The current Russian military operation has destroyed different parts of Ukraine. Although both sides suffered losses to quite an extent in the operation that began on February 24 (2022), the amount of damage in Ukraine is much higher. Apart from human beings, many of Ukraine’s architectural properties and other assets have also been affected by Russian aggression. One of the most important among them is the world’s largest aircraft, the Antonov An-225 Mriya. On February 26, a Russian missile attack destroyed Mriya. The Ukrainian Minister of Foreign Affairs, Dmytro Ivanovych Kuleba, confirmed the news, saying that Kiev would rebuild this aircraft.
Mriya, which means dream or inspiration in Ukrainian language, was manufactured by the Antonov Design Bureau in the Ukrainian SSR within the Soviet Union during the 1980s. However, this aircraft was not built for passenger transport, as it was a cargo aircraft. This aircraft was destroyed when a Russian missile hit the Hostomel Airport near Kiev on February 26 (2022).
The Antonov Aeronautical Design Bureau of Ukraine had designed the aircraft during the Soviet Era in 1980s. Viktor Tolmachev (August 11, 1934 – June 7, 2018), a Russian engineer and a member of the Russian Academy of Natural Sciences, was the Chief Designer of the An-225 Mriya. Although Antonov built the aircraft in 1985, it took off on December 21, 1988 for the first time. After serving the Soviet Army for three years, the aircraft remained unused for eight long years. Later, Ukraine decided to use the aeroplane for commercial purposes.

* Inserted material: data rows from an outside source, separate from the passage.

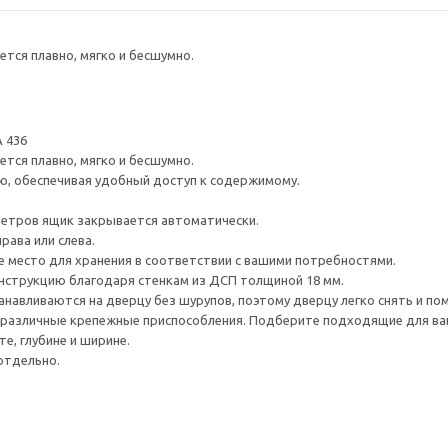
тся плавно, мягко и бесшумно.
 436
тся плавно, мягко и бесшумно.
ю, обеспечивая удобный доступ к содержимому.
метров ящик закрывается автоматически.
рава или слева.
е место для хранения в соответствии с вашими потребностями.
нструкцию благодаря стенкам из ДСП толщиной 18 мм.
навливаются на дверцу без шурупов, поэтому дверцу легко снять и по
различные крепежные приспособления. Подберите подходящие для ваших
е, глубине и ширине.
отдельно.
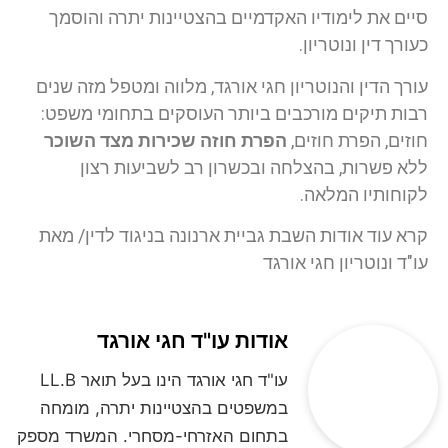
סיים את לימודיו האקדמיים בהצטיינות יתרה והוסמך
כעורך דין ונוטריון.
עורך הדין והנוטריון חגי אורגד, מלווה ומטפל מזה שנים
רבות תיקים מורכבים ביותר העוסקים בתחומי משפט:
חוזים, הפרת חוזים,
הפרת חוזה שכירות מצד השוכר
ללא פשרות, בהצלחה ובכשרון רב לשביעות רצון
לקוחותיו המלאה.
קרא עוד אודות השבת גביית ארנונה בניגוד לדין/ מאת
עו"ד ונוטריון חגי אורגד
אודות עו"ד חגי אורגד
עו"ד חגי אורגד הינו בעל תואר LL.B
במשפטים בהצטיינות יתרה, מומחה
בתחום האזרחי-מסחרי. המשרד מספק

Apart from being the largest aircraft in the world, An-225 Mriya created a number of records. It was also the heaviest aircraft in the world, and its wingspan was the largest. This aircraft could fly with a weight of more than 705 tonnes. It had created a record of carrying a single cargo weighing 189,980kg. It had also set a unique record of flying with 253,820kg of cargo. Tourists used to visit Ukraine every year mainly to have a good look at An-225 Mriya.
It may be mentioned here that the erstwhile Soviet Union had used An-225 Mriya to move rocket boosters, and even other aircraft, from one place to another during various space research programmes.